The device of appending separate annexes to key government documents is becoming something of a norm in the wake of the breakdown of the Belfast Agreement. However it makes it fairly difficult to read interms of what was at least potentially agreed. Danny Morrison unpicks the last week’s document, and gives his view of its significance. Towards the end he hints that for now, Sinn Fein may be happy to let focus of its own game shift towards southern politics.
There has been much argument over what was or was not agreed on the issue of IRA decommissioning being photographed.
Proof that republicans never subscribed to the idea of visual decommissioning is actually evident from a close reading of the two governments proposals for a ‘Comprehensive Agreement’. When you read the statement in Annex C the governments proposed the IRA would issue there is absolutely no reference to photographs. What it says is that, “the IRA leadership has agreed with the IICD [the Decommissioning body] to complete this process in a way which further enhances public confidence and to conclude this by the end of December.”

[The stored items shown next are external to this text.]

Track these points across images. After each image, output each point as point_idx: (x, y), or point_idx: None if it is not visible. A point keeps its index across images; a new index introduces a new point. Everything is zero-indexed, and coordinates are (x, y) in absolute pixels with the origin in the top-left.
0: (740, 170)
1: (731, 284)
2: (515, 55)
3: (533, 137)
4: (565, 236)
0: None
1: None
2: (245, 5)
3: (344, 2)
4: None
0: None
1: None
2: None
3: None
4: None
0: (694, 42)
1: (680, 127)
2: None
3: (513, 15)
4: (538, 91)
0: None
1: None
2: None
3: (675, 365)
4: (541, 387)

The way which enhances public confidence was the proposal to allow two independent clerics to witness decommissioning, which is what the IRA had agreed to.
Photographs are only mentioned in the statement in Annex D that the governments proposed that General John de Chastelain would make! According to paragraph 5 he would have said: “In addition, the IRA representative has told us that the IRA will have photographs of the weapons and materiel involved taken by the IICD, in the presence of the independent observers.”
De Chastelain would have said that the photographs would be published when the Executive was formed next March.
The reference to photographs was obviously left out of the IRA statement because the British knew that the IRA had never agreed to that happening, though it appears that they were trying to bounce the IRA into accepting the unacceptable.
The British and Irish governments thus must bear a heavy responsibility for the impasse in political progress last week. It is now clear that they ignored Sinn Fein warnings that visual decommissioning from the IRA was a non-starter, yet they persisted in including such a possible prospect.
Furthermore, we now know that the British government convinced the DUP that the pictorial aspect was a probability almost a given in a separate document on the issue which was never shown to Sinn Feins chief negotiator Martin McGuinness.
That little bit of deceit was what put Paisley’s ego over the top. Falsely assuming that the IRA had agreed to visual decommissioning, he made his infamous speech about humiliation, repentance, sackcloth and ashes (and, later, threw in a hair shirt for good measure).
Paisley must have known the reaction his speech would have caused among republicans. He may have calculated that it would cause major division in the IRA and ultimately force the IRA to ‘renege’ on what he assumed it had agreed to – filmed decommissioning.
That certainly would have got him off the hook of sharing power with Sinn Fein under the Belfast Agreement which is what he would have been signing up to. However, despite what commentators, observers and politicians assert about Paisley being prepared to share power with republicans, I still cannot ever see it happening, for it would represent such a reversal of character.
The publication of the document has also shown that the SDLP was lying when it said that Sinn Fein had agreed to a DUP veto over the nomination of specific ministers. In fact, the amended method of electing the Executive rather than easing things for the DUP has made it more embarrassing.
Under the former system it would have had to vote for only one member of Sinn Fein, Martin McGuinness as Deputy First Minister. But under the latest proposals the entire Executive would be nominated and then there would be a collective vote. This led to David Trimble jibing at Paisley: “That instead of voting for one, they will vote for four [Sinn Fein ministers]. I’m sure that’s progress.”
There is little doubt that, as Gerry Adams said last week, there would be a battle a day inside such an Executive, as the DUP resisted change and progress. Paisley confirmed just that on Radio Ulsters ‘Sunday Sequence’ when it was clear that rather than promote the smooth functioning of government (to which the DUP would have to pledge itself, according to Annexe E) he would treat particular fellow ministers with hostility.
His objective would be to frustrate the work, find fault with Sinn Fein and have it driven out of the Executive. Under those gerrymandered circumstances he would be more than willing to sit with the SDLP, the DUP’s master voice who joined the confederacy calling for IRA photographs.
The irony is that the DUP appear to prefer the sectarian satisfaction of keeping Sinn Fein out of government rather than relieving the unionist community of the negative consequences of direct rule.
All of which begs the question I have heard many republicans ask: why bother? Certainly, Sinn Fein being in power in the North and South and working the systems towards social and economic harmony, as a means of working towards unity, appears to be the most viable strategy available.
But can’t it continue to consolidate its support and ready itself for power in the South (should it want to be in government; should the pretexts blocking it be removed)? Can’t it lobby and press the British government to implement changes on a range of issues, including policing and a Bill of Rights, which the British have already conceded in principle?
Meantime, the IRA, presumably, will examine whether there is merit in doing a side deal with the two governments.
The nationalist community might be angry and temporarily frustrated. But it remains stoic, and morale is high because the IRA made the right decision. No photographs, no humiliation. Lets move on.